:: DATA TO EXAMINE ::

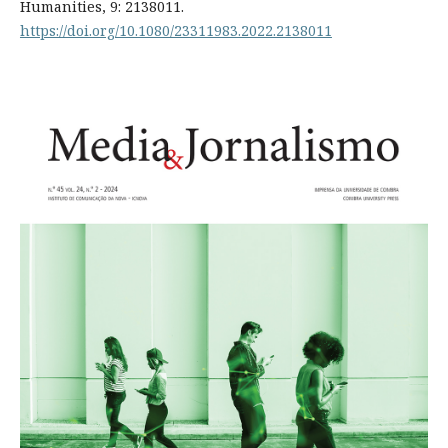
Humanities, 9: 2138011.
https://doi.org/10.1080/23311983.2022.2138011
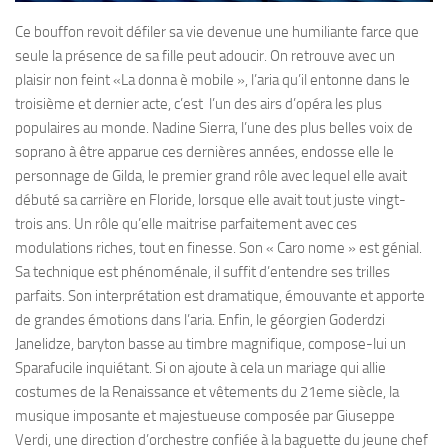
Ce bouffon revoit défiler sa vie devenue une humiliante farce que
seule la présence de sa fille peut adoucir. On retrouve avec un
plaisir non feint «La donna è mobile », l’aria qu’il entonne dans le
troisième et dernier acte, c’est l’un des airs d’opéra les plus
populaires au monde. Nadine Sierra, l’une des plus belles voix de
soprano à être apparue ces dernières années, endosse elle le
personnage de Gilda, le premier grand rôle avec lequel elle avait
débuté sa carrière en Floride, lorsque elle avait tout juste vingt-
trois ans. Un rôle qu’elle maitrise parfaitement avec ces
modulations riches, tout en finesse. Son « Caro nome » est génial.
Sa technique est phénoménale, il suffit d’entendre ses trilles
parfaits. Son interprétation est dramatique, émouvante et apporte
de grandes émotions dans l’aria. Enfin, le géorgien Goderdzi
Janelidze, baryton basse au timbre magnifique, compose-lui un
Sparafucile inquiétant. Si on ajoute à cela un mariage qui allie
costumes de la Renaissance et vêtements du 21eme siècle, la
musique imposante et majestueuse composée par Giuseppe
Verdi, une direction d’orchestre confiée à la baguette du jeune chef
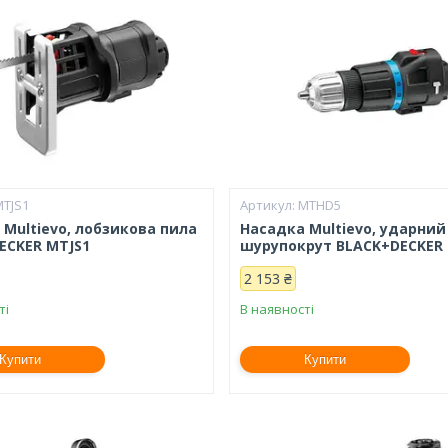
MTJS1
MTHD5
 Multievo, лобзикова пила
Насадка Multievo, ударний
ECKER MTJS1
шурупокрут BLACK+DECKER
2 153 ₴
ті
В наявності
Купити
Купити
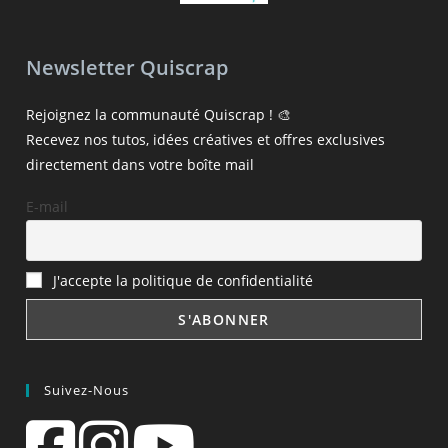
Newsletter Quiscrap
Rejoignez la communauté Quiscrap ! 🎨
Recevez nos tutos, idées créatives et offres exclusives
directement dans votre boîte mail
E-mail
J'accepte la politique de confidentialité
Suivez-Nous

:: WHAT IS NEEDED ::
Print out each record exactly as shown, but keep the pictures out.

:: ANSWER SPACE ::
Humanities, 9: 2138011.
https://doi.org/10.1080/23311983.2022.2138011
Ce bouffon revoit défiler sa vie devenue une humiliante farce que
seule la présence de sa fille peut adoucir. On retrouve avec un
plaisir non feint «La donna è mobile », l’aria qu’il entonne dans le
troisième et dernier acte, c’est l’un des airs d’opéra les plus
populaires au monde. Nadine Sierra, l’une des plus belles voix de
soprano à être apparue ces dernières années, endosse elle le
personnage de Gilda, le premier grand rôle avec lequel elle avait
débuté sa carrière en Floride, lorsque elle avait tout juste vingt-
trois ans. Un rôle qu’elle maitrise parfaitement avec ces
modulations riches, tout en finesse. Son « Caro nome » est génial.
Sa technique est phénoménale, il suffit d’entendre ses trilles
parfaits. Son interprétation est dramatique, émouvante et apporte
de grandes émotions dans l’aria. Enfin, le géorgien Goderdzi
Janelidze, baryton basse au timbre magnifique, compose-lui un
Sparafucile inquiétant. Si on ajoute à cela un mariage qui allie
costumes de la Renaissance et vêtements du 21eme siècle, la
musique imposante et majestueuse composée par Giuseppe
Verdi, une direction d’orchestre confiée à la baguette du jeune chef
MTJS1
MTHD5
 Multievo, лобзикова пила
Насадка Multievo, ударний
ECKER MTJS1
шурупокрут BLACK+DECKER
2 153 ₴
ті
В наявності
Купити
Купити
Newsletter Quiscrap
Rejoignez la communauté Quiscrap ! 🎨
Recevez nos tutos, idées créatives et offres exclusives
directement dans votre boîte mail
E-mail
J'accepte la politique de confidentialité
Suivez-Nous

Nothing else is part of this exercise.